Task details » In the lines below, substitute "Continue reading" for each occurrence of "Read more" and reproduce every other line unchanged, omitting the pictures.

START Records for processing

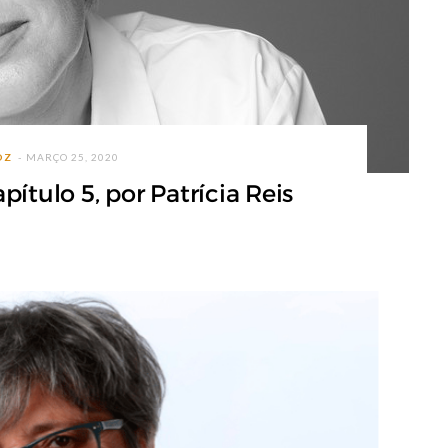
OZ
MARÇO 25, 2020
pítulo 5, por Patrícia Reis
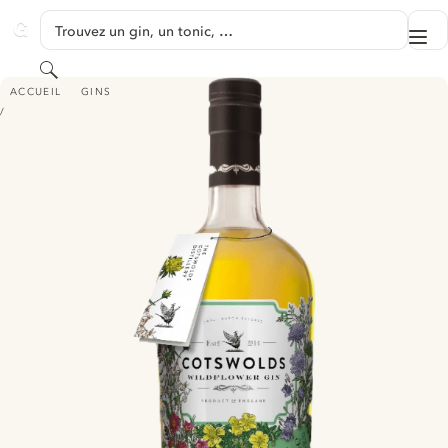
PASSER AU CONTENU
Trouvez un gin, un tonic, …
Me
GINVENTORY
Rechercher
COTSWOLDS WILDFLOWER GIN NO. 2
ACCUEIL
GINS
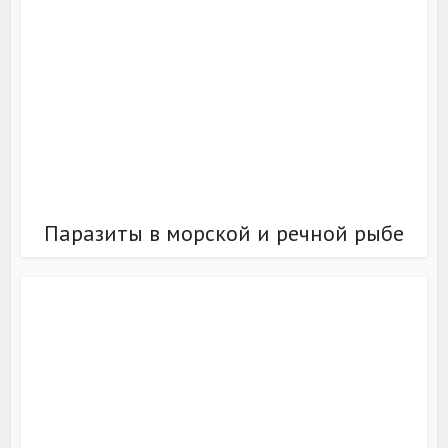
Паразиты в морской и речной рыбе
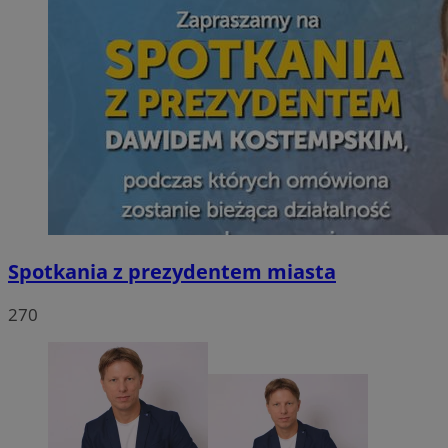
Spotkania z prezydentem miasta
270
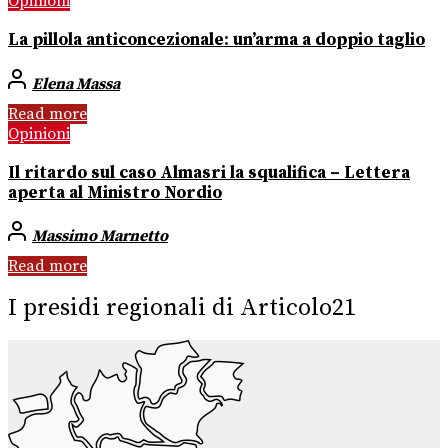
Opinioni
La pillola anticoncezionale: un’arma a doppio taglio
Elena Massa
Read more
Opinioni
Il ritardo sul caso Almasri la squalifica – Lettera
aperta al Ministro Nordio
Massimo Marnetto
Read more
I presidi regionali di Articolo21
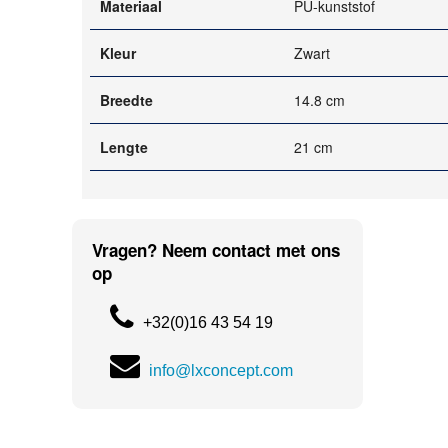
Materiaal
PU-kunststof
Kleur
Zwart
Breedte
14.8 cm
Lengte
21 cm
Vragen? Neem contact met ons
op
+32(0)16 43 54 19
info@lxconcept.com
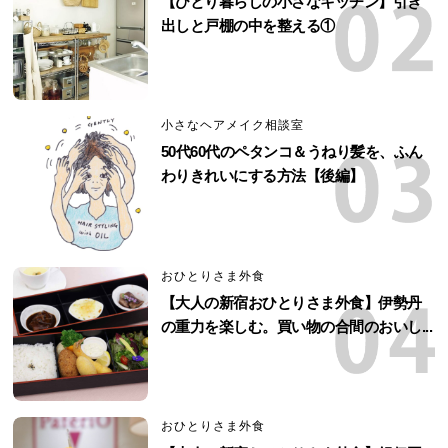
【ひとり暮らしの小さなキッチン】引き
出しと戸棚の中を整える①
小さなヘアメイク相談室
50代60代のペタンコ＆うねり髪を、ふん
わりきれいにする方法【後編】
おひとりさま外食
【大人の新宿おひとりさま外食】伊勢丹
の重力を楽しむ。買い物の合間のおいし...
おひとりさま外食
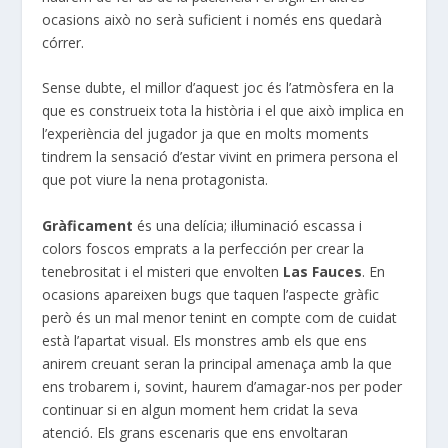
ocasions això no serà suficient i només ens quedarà
córrer.
Sense dubte, el millor d’aquest joc és l’atmòsfera en la
que es construeix tota la història i el que això implica en
l’experiència del jugador ja que en molts moments
tindrem la sensació d’estar vivint en primera persona el
que pot viure la nena protagonista.
Gràficament
és una delícia; il·luminació escassa i
colors foscos emprats a la perfección per crear la
tenebrositat i el misteri que envolten
Las Fauces
. En
ocasions apareixen bugs que taquen l’aspecte gràfic
però és un mal menor tenint en compte com de cuidat
està l’apartat visual. Els monstres amb els que ens
anirem creuant seran la principal amenaça amb la que
ens trobarem i, sovint, haurem d’amagar-nos per poder
continuar si en algun moment hem cridat la seva
atenció. Els grans escenaris que ens envoltaran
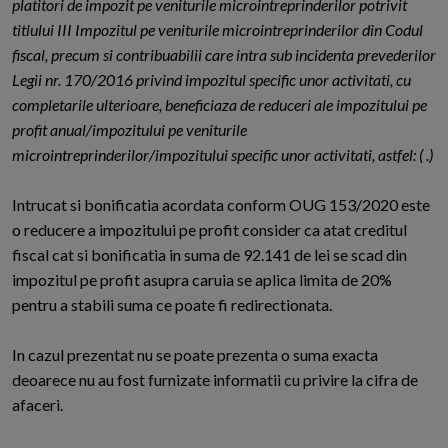
platitori de impozit pe veniturile microintreprinderilor potrivit
titlului III Impozitul pe veniturile microintreprinderilor din Codul
fiscal, precum si contribuabilii care intra sub incidenta prevederilor
Legii nr. 170/2016 privind impozitul specific unor activitati, cu
completarile ulterioare, beneficiaza de r
educeri ale impozitului pe
profit anua
l/impozitului pe veniturile
microintreprinderilor/impozitului specific unor activitati, astfel: ( .)
Intrucat si bonificatia acordata conform OUG 153/2020 este
o reducere a impozitului pe profit consider ca atat creditul
fiscal cat si bonificatia in suma de 92.141 de lei se scad din
impozitul pe profit asupra caruia se aplica limita de 20%
pentru a stabili suma ce poate fi redirectionata.
In cazul prezentat nu se poate prezenta o suma exacta
deoarece nu au fost furnizate informatii cu privire la cifra de
afaceri.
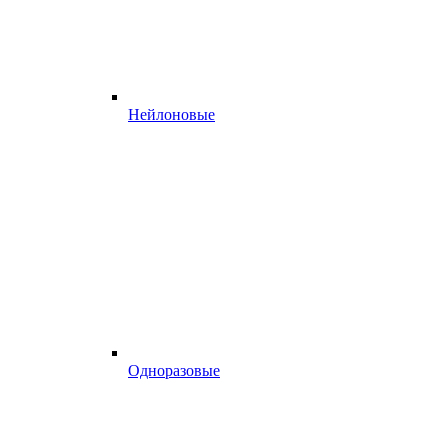
Нейлоновые
Одноразовые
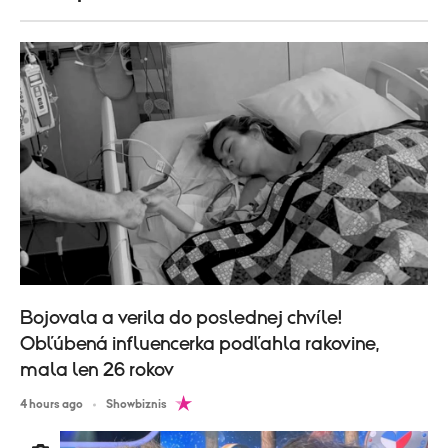
Bojovala a verila do poslednej chvíle!
Obľúbená influencerka podľahla rakovine,
mala len 26 rokov
4 hours ago
Showbiznis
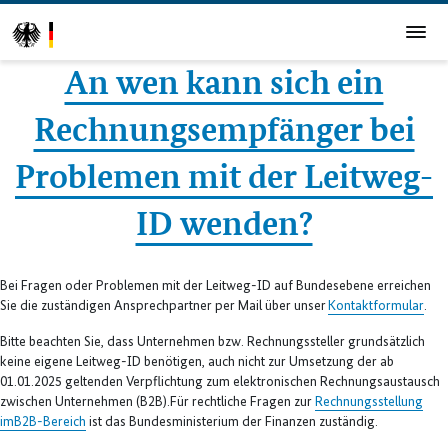
An wen kann sich ein
Rechnungsempfänger bei
Problemen mit der Leitweg-
ID wenden?
Bei Fragen oder Problemen mit der Leitweg-ID auf Bundesebene erreichen
Sie die zuständigen Ansprechpartner per Mail über unser
Kontaktformular
.
Bitte beachten Sie, dass Unternehmen bzw. Rechnungssteller grundsätzlich
keine eigene Leitweg-ID benötigen, auch nicht zur Umsetzung der ab
01.01.2025 geltenden Verpflichtung zum elektronischen Rechnungsaustausch
zwischen Unternehmen (B2B).Für rechtliche Fragen zur
Rechnungsstellung
im
B2B-Bereich
ist das Bundesministerium der Finanzen zuständig.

END Records for processing

Task result »
OZ
MARÇO 25, 2020
pítulo 5, por Patrícia Reis
PASSER AU CONTENU
Trouvez un gin, un tonic, …
Me
GINVENTORY
Rechercher
COTSWOLDS WILDFLOWER GIN NO. 2
ACCUEIL
GINS
Паразиты в морской и речной рыбе
Spotkania z prezydentem miasta
270
Opinioni
La pillola anticoncezionale: un’arma a doppio taglio
Elena Massa
Continue reading
Opinioni
Il ritardo sul caso Almasri la squalifica – Lettera
aperta al Ministro Nordio
Massimo Marnetto
Continue reading
I presidi regionali di Articolo21
Materiaal
PU-kunststof
Kleur
Zwart
Breedte
14.8 cm
Lengte
21 cm
Vragen? Neem contact met ons
op
+32(0)16 43 54 19
info@lxconcept.com
【ひとり暮らしの小さなキッチン】引き
出しと戸棚の中を整える①
小さなヘアメイク相談室
50代60代のペタンコ＆うねり髪を、ふん
わりきれいにする方法【後編】
おひとりさま外食
【大人の新宿おひとりさま外食】伊勢丹
の重力を楽しむ。買い物の合間のおいし...
おひとりさま外食
ocasions això no serà suficient i només ens quedarà
córrer.
Sense dubte, el millor d’aquest joc és l’atmòsfera en la
que es construeix tota la història i el que això implica en
l’experiència del jugador ja que en molts moments
tindrem la sensació d’estar vivint en primera persona el
que pot viure la nena protagonista.
Gràficament
és una delícia; il·luminació escassa i
colors foscos emprats a la perfección per crear la
tenebrositat i el misteri que envolten
Las Fauces
. En
ocasions apareixen bugs que taquen l’aspecte gràfic
però és un mal menor tenint en compte com de cuidat
està l’apartat visual. Els monstres amb els que ens
anirem creuant seran la principal amenaça amb la que
ens trobarem i, sovint, haurem d’amagar-nos per poder
continuar si en algun moment hem cridat la seva
atenció. Els grans escenaris que ens envoltaran
platitori de impozit pe veniturile microintreprinderilor potrivit
titlului III Impozitul pe veniturile microintreprinderilor din Codul
fiscal, precum si contribuabilii care intra sub incidenta prevederilor
Legii nr. 170/2016 privind impozitul specific unor activitati, cu
completarile ulterioare, beneficiaza de r
educeri ale impozitului pe
profit anua
l/impozitului pe veniturile
microintreprinderilor/impozitului specific unor activitati, astfel: ( .)
Intrucat si bonificatia acordata conform OUG 153/2020 este
o reducere a impozitului pe profit consider ca atat creditul
fiscal cat si bonificatia in suma de 92.141 de lei se scad din
impozitul pe profit asupra caruia se aplica limita de 20%
pentru a stabili suma ce poate fi redirectionata.
In cazul prezentat nu se poate prezenta o suma exacta
deoarece nu au fost furnizate informatii cu privire la cifra de
afaceri.
Нейлоновые
Одноразовые
Bojovala a verila do poslednej chvíle!
Obľúbená influencerka podľahla rakovine,
mala len 26 rokov
4 hours ago
Showbiznis
An wen kann sich ein
Rechnungsempfänger bei
Problemen mit der Leitweg-
ID wenden?
Bei Fragen oder Problemen mit der Leitweg-ID auf Bundesebene erreichen
Sie die zuständigen Ansprechpartner per Mail über unser
Kontaktformular
.
Bitte beachten Sie, dass Unternehmen bzw. Rechnungssteller grundsätzlich
keine eigene Leitweg-ID benötigen, auch nicht zur Umsetzung der ab
01.01.2025 geltenden Verpflichtung zum elektronischen Rechnungsaustausch
zwischen Unternehmen (B2B).Für rechtliche Fragen zur
Rechnungsstellung
im
B2B-Bereich
ist das Bundesministerium der Finanzen zuständig.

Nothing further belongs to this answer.